Failure to Provide Adequate Supervision During Toileting for High Fall Risk Resident
Penalty
Summary
A deficiency occurred when a resident, assessed as high risk for falls due to a history of right femur fracture, Alzheimer's disease, osteoporosis, and severely impaired cognition, was left unsupervised on the toilet by a CNA. The resident required maximal assistance with toileting hygiene and was dependent on staff for toilet transfers, as documented in the Minimum Data Set and care plan. Despite these documented needs, the CNA left the resident alone in the restroom to inform another resident she was assisting the high-risk resident, during which time the resident attempted to stand, fell, and sustained a forehead laceration requiring five sutures at a general acute care hospital.
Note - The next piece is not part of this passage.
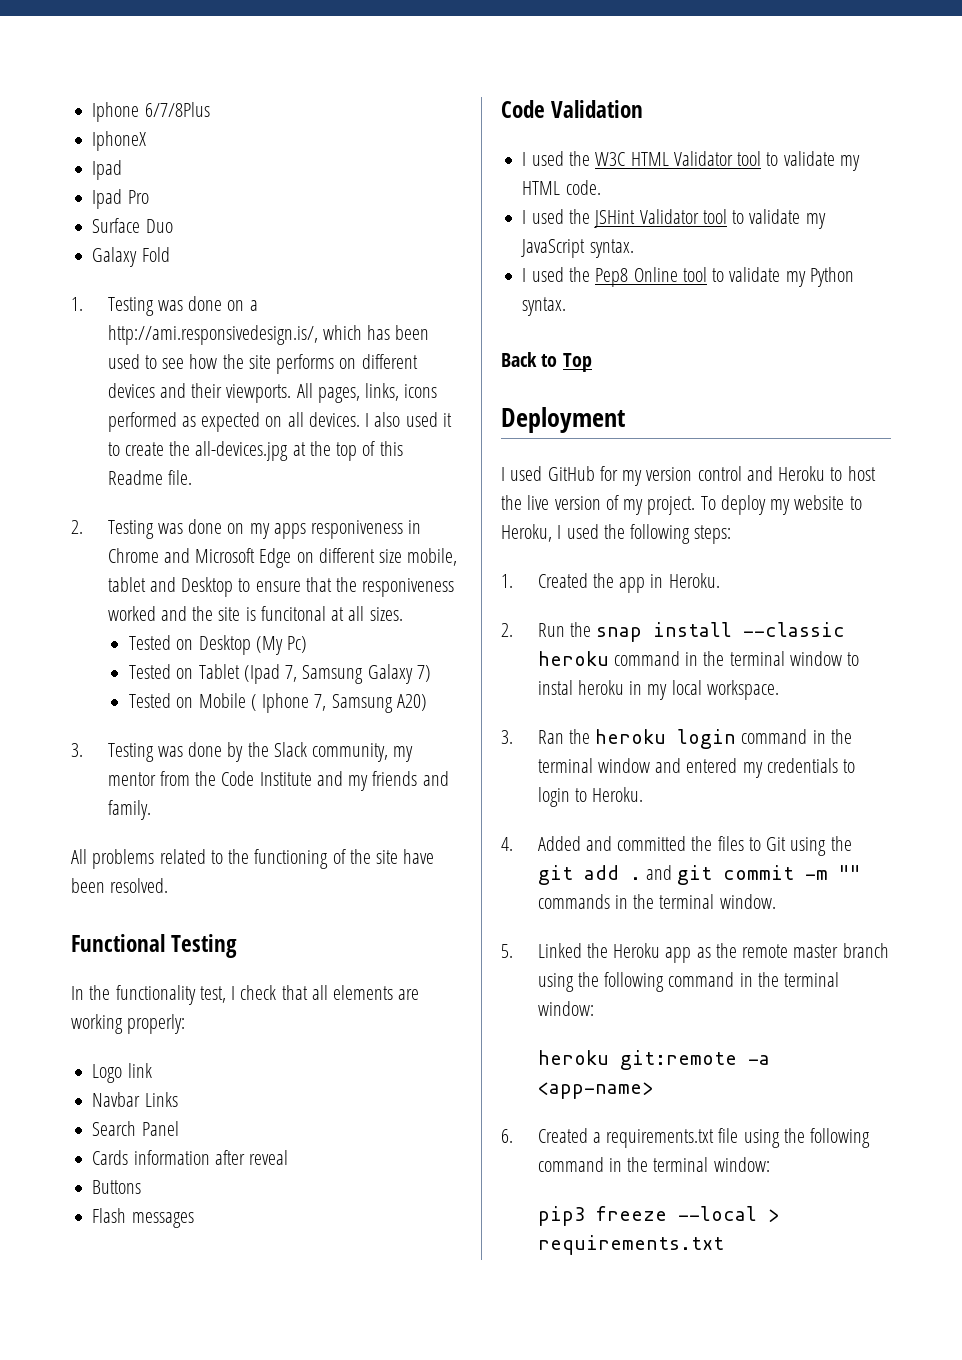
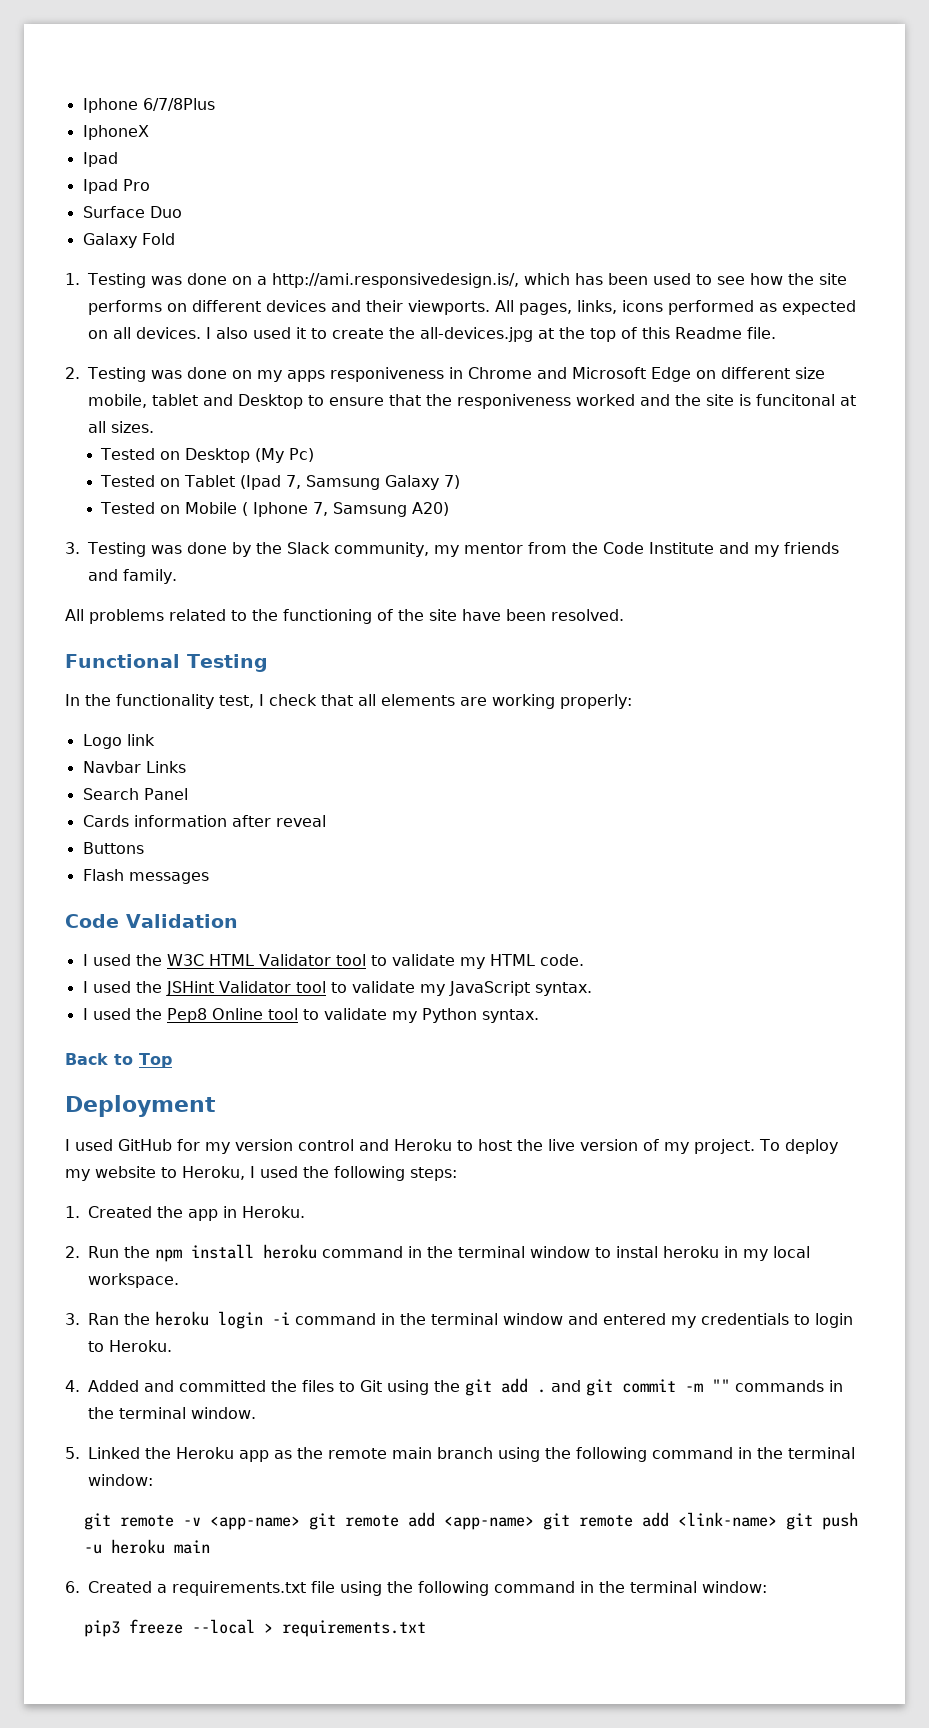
[596,622,846,642] snap install --classic -> [155,1244,254,1262] npm install
(737, 739) none -> [272,1312,290,1325] -i
[793,944,839,958] master -> [392,1447,432,1459] main
[537,1050,770,1070] [537,1082,653,1099] heroku git:remote -a <app-name> -> [83,1512,858,1530] [83,1539,210,1554] git remote -v <app-name> git remote add <app-name> git remote add <link-name> git push -u heroku main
Interviews with facility staff, including the CNA, LVN, RN, Director of Rehabilitation, and Assistant Director of Nursing, confirmed that the resident should not have been left unattended due to cognitive deficits, poor understanding of safety measures, and toe-touch weight-bearing status following a recent femur fracture. Staff acknowledged that supervision should have been maintained, and the CNA admitted it was unsafe to leave the resident alone. The care plan for the resident lacked specific instructions regarding the type and level of assistance required during toileting, which staff indicated could lead to miscommunication and increased risk of avoidable mistakes. The facility's policy on fall management required individualized care plans and interventions for high fall risk residents, but the care plan in this case did not specify the necessary supervision or assistance. The lack of clear guidelines and staff adherence to supervision protocols directly contributed to the resident's fall and injury while using the toilet.